# 8 Queens Problem using Branch and Bound

#### algorithm branch and bound

Reading time: 30 minutes | Coding time: 10 minutes

The N-Queens problem is a puzzle of placing exactly N queens on an NxN chessboard, such that no two queens can attack each other in that configuration. Thus, no two queens can lie in the same row,column or diagnol.

We have already discussed the backtracking solution to the 8 Queen problem here. In the backtracking algorithm, we consider possible configurations one by one and backtrack if we hit a dead end.

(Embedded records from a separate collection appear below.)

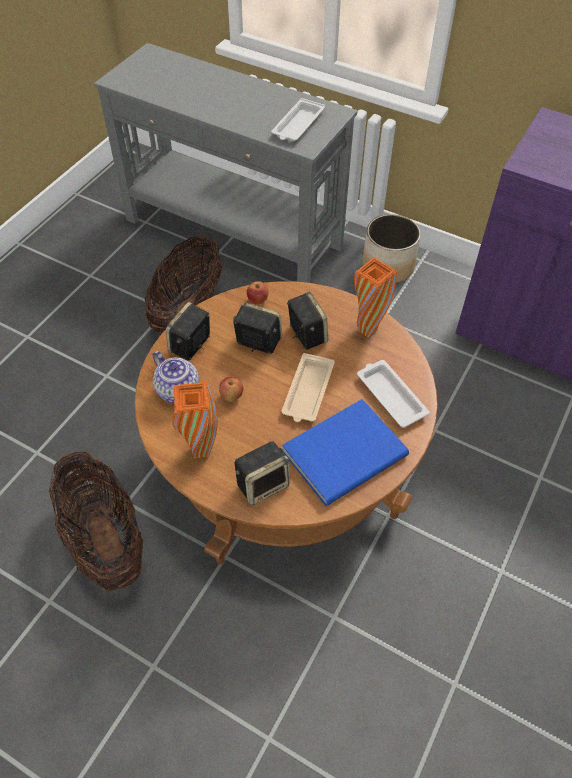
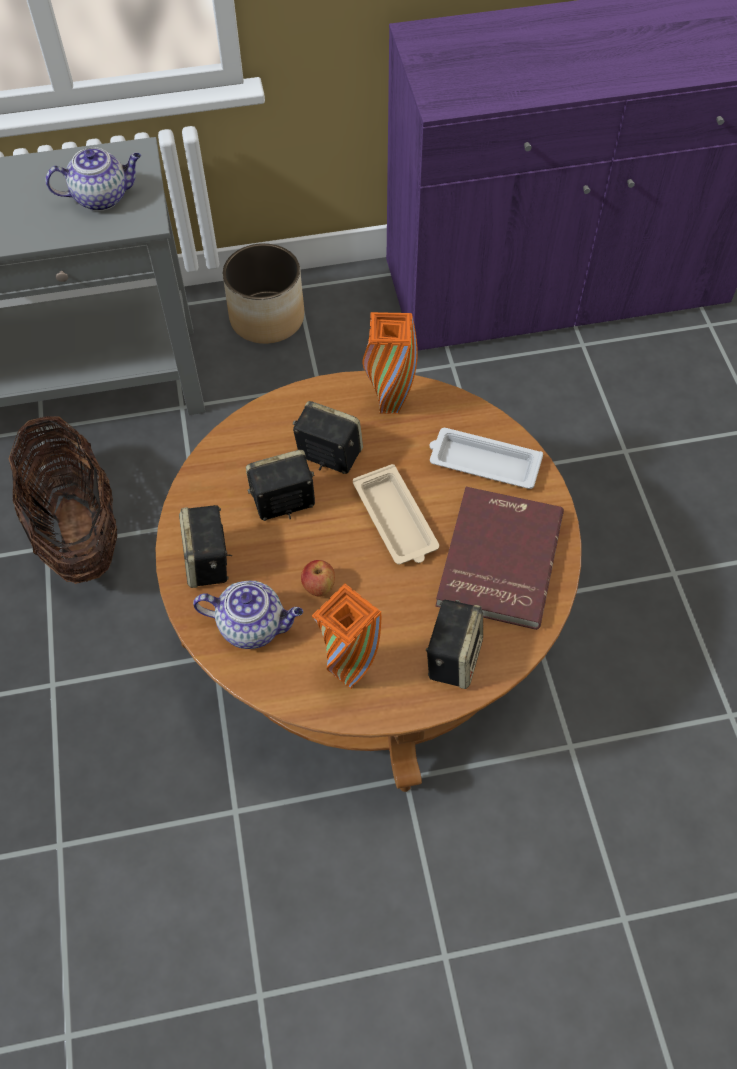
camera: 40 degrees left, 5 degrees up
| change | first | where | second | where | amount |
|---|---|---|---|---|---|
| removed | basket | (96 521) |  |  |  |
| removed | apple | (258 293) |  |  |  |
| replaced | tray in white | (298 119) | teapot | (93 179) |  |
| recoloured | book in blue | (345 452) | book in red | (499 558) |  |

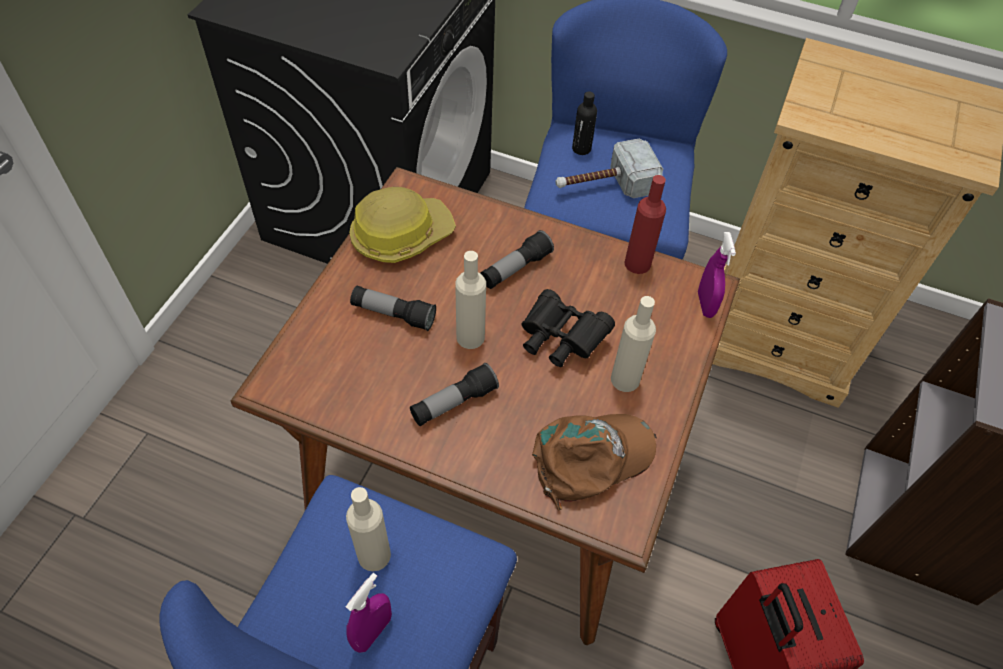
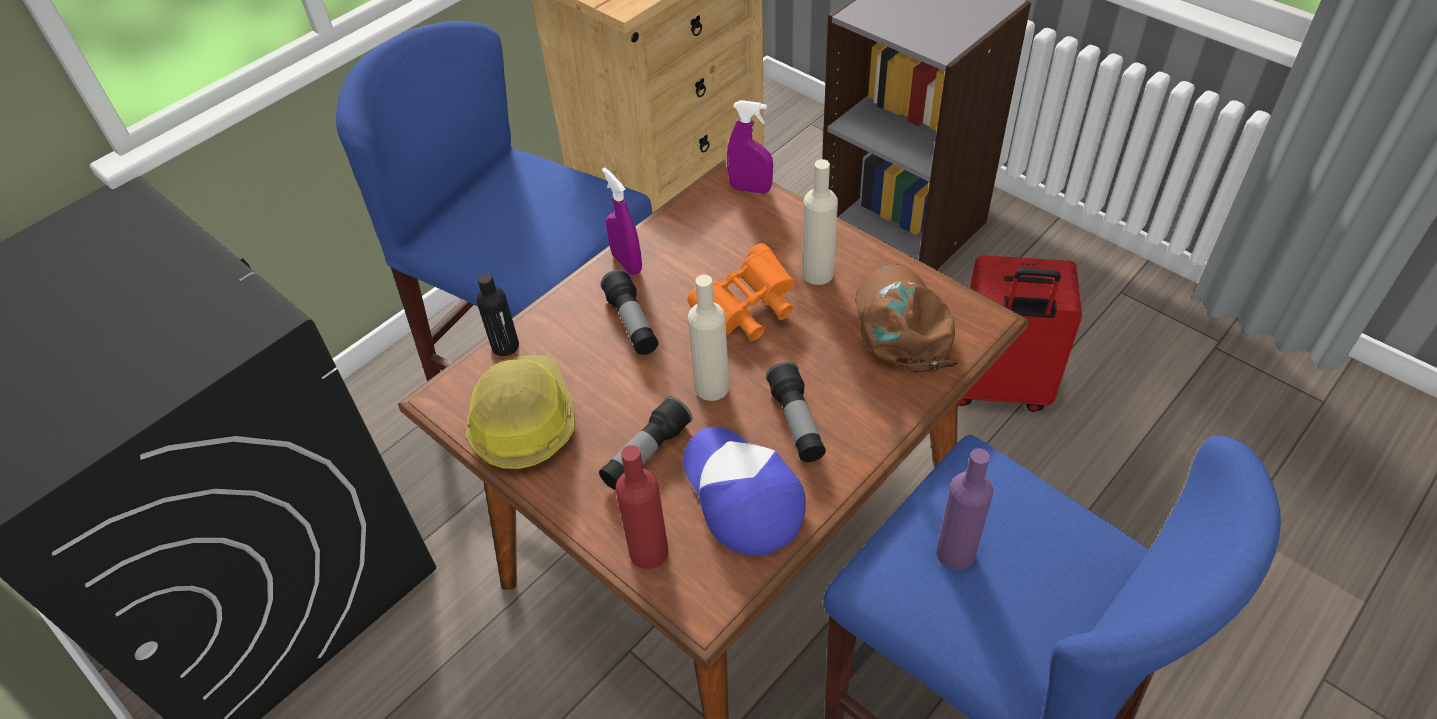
camera: 65 degrees left, 5 degrees down
| change | first | where | second | where | amount |
|---|---|---|---|---|---|
| removed | hammer | (609 168) |  |  |  |
| added |  |  | cap | (744 491) |  |
| moved | spray bottle in purple | (369 613) |  | (622 221) |  |
| moved | bottle in black | (584 123) |  | (498 315) |  |
| moved | bottle in red | (645 224) |  | (642 507) |  |
| recoloured | bottle in beige | (368 529) | bottle in purple | (964 509) |  |
| recoloured | binoculars in black | (568 328) | binoculars in orange | (741 292) |  |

The branch and bound solution is somehow different, it generates a partial solution until it figures that there's no point going deeper as we would ultimately lead to a dead end.

In the backtracking approach, we maintain an 8x8 binary matrix for keeping track of safe cells (by eliminating the unsafe cells, those that are likely to be attacked) and update it each time we place a new queen. However, it required O(n^2) time to check safe cell and update the queen.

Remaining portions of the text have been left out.